Lee had a parallel career as the director of a series of undistinguished shorts.
Nacio Herb Brown (1896-1964) was hired by MGM in 1928 to write scores for sound pictures; it was at a point when synchronized music was still perceived by many as the most promising feature of the new system.
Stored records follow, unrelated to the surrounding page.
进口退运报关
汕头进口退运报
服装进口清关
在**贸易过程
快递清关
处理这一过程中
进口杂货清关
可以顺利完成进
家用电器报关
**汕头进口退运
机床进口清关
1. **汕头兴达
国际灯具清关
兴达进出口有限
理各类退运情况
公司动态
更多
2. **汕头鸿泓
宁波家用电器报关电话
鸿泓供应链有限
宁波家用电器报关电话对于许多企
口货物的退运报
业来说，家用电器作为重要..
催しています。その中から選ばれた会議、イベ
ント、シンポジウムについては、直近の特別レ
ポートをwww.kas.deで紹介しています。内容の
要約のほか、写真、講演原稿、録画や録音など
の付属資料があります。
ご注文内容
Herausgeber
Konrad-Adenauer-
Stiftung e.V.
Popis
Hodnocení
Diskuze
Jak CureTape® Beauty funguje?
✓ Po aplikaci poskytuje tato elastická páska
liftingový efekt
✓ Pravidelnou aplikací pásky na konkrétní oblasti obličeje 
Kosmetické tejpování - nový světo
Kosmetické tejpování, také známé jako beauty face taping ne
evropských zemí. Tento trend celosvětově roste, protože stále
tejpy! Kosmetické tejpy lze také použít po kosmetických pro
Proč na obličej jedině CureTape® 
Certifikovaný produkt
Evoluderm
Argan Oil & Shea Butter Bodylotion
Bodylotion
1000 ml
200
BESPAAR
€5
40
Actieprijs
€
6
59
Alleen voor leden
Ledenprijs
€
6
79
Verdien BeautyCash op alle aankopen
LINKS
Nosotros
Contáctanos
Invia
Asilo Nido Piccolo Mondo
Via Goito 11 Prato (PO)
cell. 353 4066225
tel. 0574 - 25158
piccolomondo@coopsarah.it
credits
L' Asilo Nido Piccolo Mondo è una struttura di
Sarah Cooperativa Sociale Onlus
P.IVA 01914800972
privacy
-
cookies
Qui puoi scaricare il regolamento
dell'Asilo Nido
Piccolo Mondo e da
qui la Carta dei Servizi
Brown was paired with lyricist Arthur Freed to produce songs for the studio’s first all-talking picture, The Broadway Melody. Their partnership continued for many years as the contributed numbers to The Hollywood Revue of 1929 (in which he and Freed appeared onscreen), Marianne, Lord Byron of Broadway, Montana Moon, Dancing Lady, Going Hollywood, Student Tour, Broadway Melody of 1936, A Night at the Opera, San Francisco, Broadway Melody of 1938, Thoroughbreds Don’t Cry, Ice Follies of 1939, Babes in Arms, Two Girls on Broadway, Hullabaloo, Little Nellie Kelly, Lady Be Good, Born to Sing, Presenting Lily Mars, Meet Me in St Louis, Three Little Words, Pagan Love Song, Singin’ in the Rain and The Affairs of Dobie Gillies.
Brown also worked with other lyricists on It’s a Great Life, Ziegfeld Girl, The Big Store, Swing Fever, Holiday in Mexico, On an Island With You, The Kissing Bandit and Seven Hills of Rome.